Due avvenimenti di cronaca di fine 2019.
A Roma due ragazze vengono investite e uccise mentre attraversano la strada; il guidatore risulta positivo all’alcol test e all’assunzione di cannabis e cocaina; dai primi accertamenti, le ragazze avrebbero attraversato con il rosso, ma l’auto viaggiava oltre i limiti di velocità consentiti.
La Cassazione ha stabilito che non costituirà più reato coltivare cannabis in casa, in minima quantità e solo per uso personale.
I due fatti saranno utilizzati dai proibizionisti e da chi vuole legalizzare la droga per spingere la loro posizione; non sono poche infatti le vittime di incidenti stradali perché il guidatore guidava sotto l’effetto di stupefacenti (quindi esiste una pericolosità sociale anche per il cosiddetto “uso personale”); del resto, visti i danni dell’alcol, perché non vietare anche questo?

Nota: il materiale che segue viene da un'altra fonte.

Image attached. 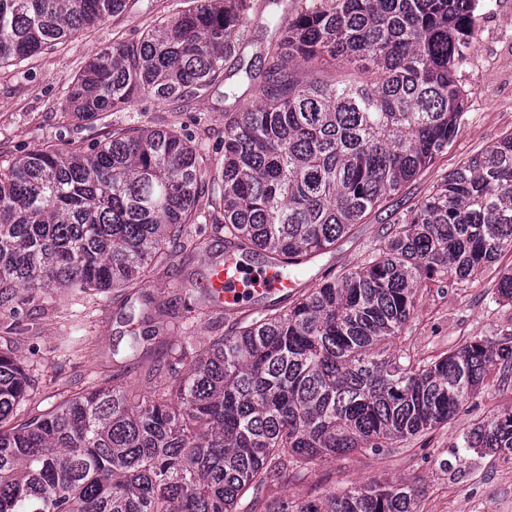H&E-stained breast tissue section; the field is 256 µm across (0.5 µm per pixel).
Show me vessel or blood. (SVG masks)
Here are the masks:
<instances>
[{"label":"vessel or blood","instance_id":"b4317fda","mask_svg":"<svg viewBox=\"0 0 512 512\" xmlns=\"http://www.w3.org/2000/svg\"><path fill=\"white\" fill-rule=\"evenodd\" d=\"M204 286L225 308L237 309L256 296L291 294L297 283L275 264L247 272L235 252L228 251L210 262Z\"/></svg>","mask_w":512,"mask_h":512}]
</instances>
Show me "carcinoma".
<instances>
[{"label": "carcinoma", "instance_id": "1", "mask_svg": "<svg viewBox=\"0 0 512 512\" xmlns=\"http://www.w3.org/2000/svg\"><path fill=\"white\" fill-rule=\"evenodd\" d=\"M128 0H0V64L22 61L126 9ZM476 0H299L271 17L256 80L237 53L251 0H191L135 43L92 55L68 110L93 123L137 97L178 102L239 83L210 168L174 131L114 128L90 152L37 149L0 167V311L21 292L133 289L176 251L199 199L224 212V242L297 274L448 152L464 109L456 79ZM353 77H317L324 63ZM512 250V132L441 178L392 224L371 260L234 323L194 353L170 347L150 394L103 376L52 411L13 422L30 376L0 352V512H259L288 466L386 448L458 415L512 341L475 340L437 360L393 348L425 280L470 281ZM497 292L512 302V267ZM147 334L135 335L137 356ZM512 454V408L465 440ZM266 512H419L403 483L358 485Z\"/></svg>", "mask_w": 512, "mask_h": 512}]
</instances>
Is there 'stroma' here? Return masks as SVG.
<instances>
[{
    "mask_svg": "<svg viewBox=\"0 0 512 512\" xmlns=\"http://www.w3.org/2000/svg\"><path fill=\"white\" fill-rule=\"evenodd\" d=\"M187 0H129L127 9L71 35L54 49L0 67V164L17 161L41 148H93L116 127L174 129L198 144L201 165L224 153V102L217 95L166 103L151 97L134 100L121 112L94 123L77 120L65 106V94L86 60L115 42H135L161 19L174 16ZM475 39L457 80L465 94V112L447 153L424 169L395 196L390 207L353 225L334 250L307 263L298 277L299 292L324 279L366 264L376 241L390 225L429 193L433 184L463 161L496 144L512 131V0H478L473 12ZM190 233H203L204 250L172 257L154 274L166 291L143 286L141 293L114 289L85 299L66 289L30 293L22 315L0 314V351L10 352L34 379L24 405L33 417L92 382L112 352H127L130 322L148 314L160 331L151 351L140 359L127 381L148 391L153 374L164 367L167 347L179 344L173 324L191 323V345H205L239 320L227 310L217 319L195 322L196 306L187 289L200 288L210 251L222 249V217L209 199H200ZM512 267L505 251L470 282L448 278L428 281L394 347L430 360L479 339L492 341L512 328V303L497 293L499 273ZM512 406V372L492 367L486 385L448 424L392 444L305 468H291L266 491L267 499H320L359 484L402 482L418 493L420 512H506L512 505V457L488 456L464 447L465 434L478 422Z\"/></svg>",
    "mask_w": 512,
    "mask_h": 512,
    "instance_id": "35a3bbf8",
    "label": "stroma"
}]
</instances>
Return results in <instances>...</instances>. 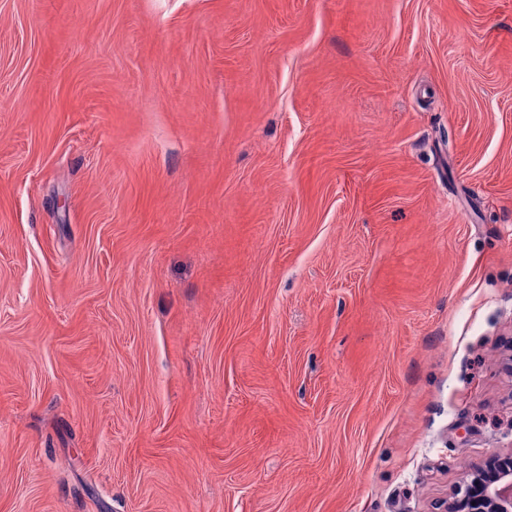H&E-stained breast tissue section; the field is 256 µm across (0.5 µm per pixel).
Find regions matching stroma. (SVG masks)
<instances>
[{
    "mask_svg": "<svg viewBox=\"0 0 512 512\" xmlns=\"http://www.w3.org/2000/svg\"><path fill=\"white\" fill-rule=\"evenodd\" d=\"M510 451L512 0H0V512Z\"/></svg>",
    "mask_w": 512,
    "mask_h": 512,
    "instance_id": "obj_1",
    "label": "stroma"
}]
</instances>
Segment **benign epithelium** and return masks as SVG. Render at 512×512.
I'll return each mask as SVG.
<instances>
[{
  "label": "benign epithelium",
  "mask_w": 512,
  "mask_h": 512,
  "mask_svg": "<svg viewBox=\"0 0 512 512\" xmlns=\"http://www.w3.org/2000/svg\"><path fill=\"white\" fill-rule=\"evenodd\" d=\"M439 512H512V453L478 464Z\"/></svg>",
  "instance_id": "obj_1"
}]
</instances>
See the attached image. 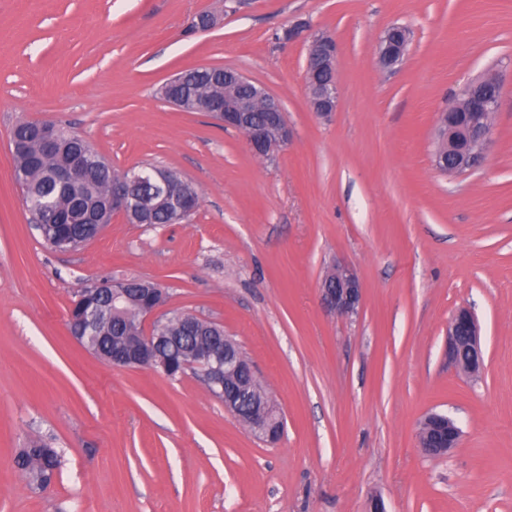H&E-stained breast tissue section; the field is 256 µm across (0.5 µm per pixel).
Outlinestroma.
<instances>
[{"label": "stroma", "mask_w": 512, "mask_h": 512, "mask_svg": "<svg viewBox=\"0 0 512 512\" xmlns=\"http://www.w3.org/2000/svg\"><path fill=\"white\" fill-rule=\"evenodd\" d=\"M217 24L191 31L199 13ZM335 37L338 105L313 112L307 44ZM412 41L382 69L379 38ZM196 66L237 69L283 103L288 146L158 96ZM502 88L479 165L433 162L441 112L472 79ZM50 121L123 171L154 162L197 185L181 224L113 218L72 253L42 238L14 177L11 130ZM362 285L329 314L333 266ZM143 278L166 310L223 325L284 417L253 435L194 372L114 367L69 333L78 290ZM471 309L484 369L448 361ZM461 430L425 455L426 415ZM50 436L64 463L32 490L12 463ZM512 512V0H0V512ZM322 304L338 316L357 314L362 304V286L357 276L346 267H337L320 288Z\"/></svg>", "instance_id": "35a3bbf8"}]
</instances>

In realtà, l’unica strada per risolvere razionalmente il problema, mediando i diritti del singolo con quelli della collettività, c’è e si chiama emarginazionismo. Brevemente, il termine indica la strategia di permettere l’uso di droghe, ma emargina socialmente il soggetto impedendogli di creare danni sociali: niente patente, niente lavori che richiedono attenzione e lucidità, niente attività pubbliche a contatto con giovani (come l’insegnamento) ecc. Il drogato può comunque ritagliarsi una propria vita con attività private e coltivare i spropri “sogni”…

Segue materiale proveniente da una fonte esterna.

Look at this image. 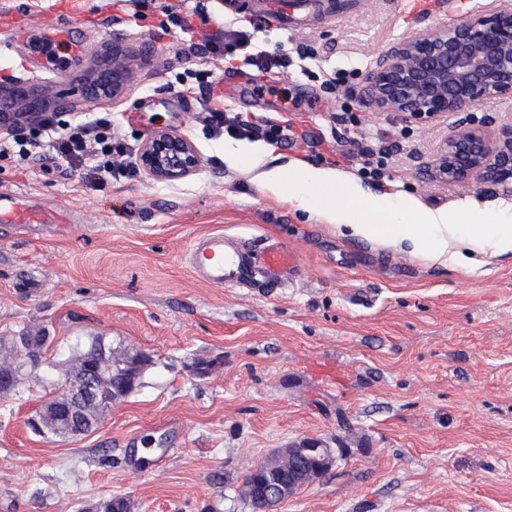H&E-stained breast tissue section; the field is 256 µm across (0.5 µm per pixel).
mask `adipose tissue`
I'll use <instances>...</instances> for the list:
<instances>
[{"label":"adipose tissue","mask_w":512,"mask_h":512,"mask_svg":"<svg viewBox=\"0 0 512 512\" xmlns=\"http://www.w3.org/2000/svg\"><path fill=\"white\" fill-rule=\"evenodd\" d=\"M263 151L224 148L229 166L250 174L262 191L309 213L340 234L431 263L471 270L477 255H512V206L493 214L469 199L452 211H431L395 194H372L332 168L302 160L268 165Z\"/></svg>","instance_id":"obj_1"}]
</instances>
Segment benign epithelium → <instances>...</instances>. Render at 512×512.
I'll return each instance as SVG.
<instances>
[{"label": "benign epithelium", "mask_w": 512, "mask_h": 512, "mask_svg": "<svg viewBox=\"0 0 512 512\" xmlns=\"http://www.w3.org/2000/svg\"><path fill=\"white\" fill-rule=\"evenodd\" d=\"M131 78L124 55L112 50V83L99 87V96H121ZM369 95L379 109L394 112L405 122L432 120L447 113L462 115L427 162L433 177L450 185L506 181L512 177V122L498 125L490 118L476 125L463 113L490 98L512 97V10L492 8L466 23L397 43L377 60L370 74ZM45 104L44 98H27L12 118L5 120L0 115V123L32 121ZM138 163L151 180L173 183L193 175L202 157L188 137L161 129L143 141ZM148 359L143 352L112 355L124 376L112 399L135 388ZM98 380L99 370L93 365L66 380L57 400L66 403L70 422L77 421L78 404L96 393ZM281 462L296 471L283 495L286 499L331 469L337 456L335 449L322 442L305 440L285 449Z\"/></svg>", "instance_id": "benign-epithelium-1"}]
</instances>
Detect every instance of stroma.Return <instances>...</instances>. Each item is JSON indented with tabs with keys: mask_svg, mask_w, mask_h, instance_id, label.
I'll use <instances>...</instances> for the list:
<instances>
[{
	"mask_svg": "<svg viewBox=\"0 0 512 512\" xmlns=\"http://www.w3.org/2000/svg\"><path fill=\"white\" fill-rule=\"evenodd\" d=\"M168 2L0 0V37L65 22L86 50L60 80L30 73L16 43L0 55L1 89L54 93L70 122L111 113L135 147L158 129L184 135L204 160L175 183L140 174L94 187L62 161L46 171L0 157V188L66 214L0 227V338L24 328L53 337L18 391L0 396V512H96L114 497L131 512H251L252 469L306 439L341 458L276 512H512V256L464 274L341 236L230 167L205 122L214 108L285 123L308 136L275 146L277 163L334 167L419 208L472 199L496 211L512 204V179L450 186L420 164L453 116L408 123L366 97L392 45L467 21L489 0L433 19L409 0H356L292 31L266 24L254 42L290 66L261 75L243 56L231 71L206 63L180 32L155 39L149 19ZM116 47L132 81L118 99L87 102ZM205 68L214 90L193 76ZM246 75L268 93L241 92ZM210 234L233 247L274 240L301 265L266 293L211 287L186 260ZM96 335L150 353L151 365L92 433H34L30 418L65 384L61 362Z\"/></svg>",
	"mask_w": 512,
	"mask_h": 512,
	"instance_id": "stroma-1",
	"label": "stroma"
}]
</instances>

In sostanza, l’emarginazionismo è abbastanza vicino alla sentenza della Cassazione: in casa propria uno può fare ciò che vuole, ma, appena esce di casa e ha interazione con la società, non può diventare anche solo potenzialmente pericoloso. L’emarginazionismo è una soluzione molto razionale, ma sicuramente troverà l’opposizione di molti “liberalizzatori” perché, di fatto, molti di essi sono stati o sono consumatori abituali di cannabis.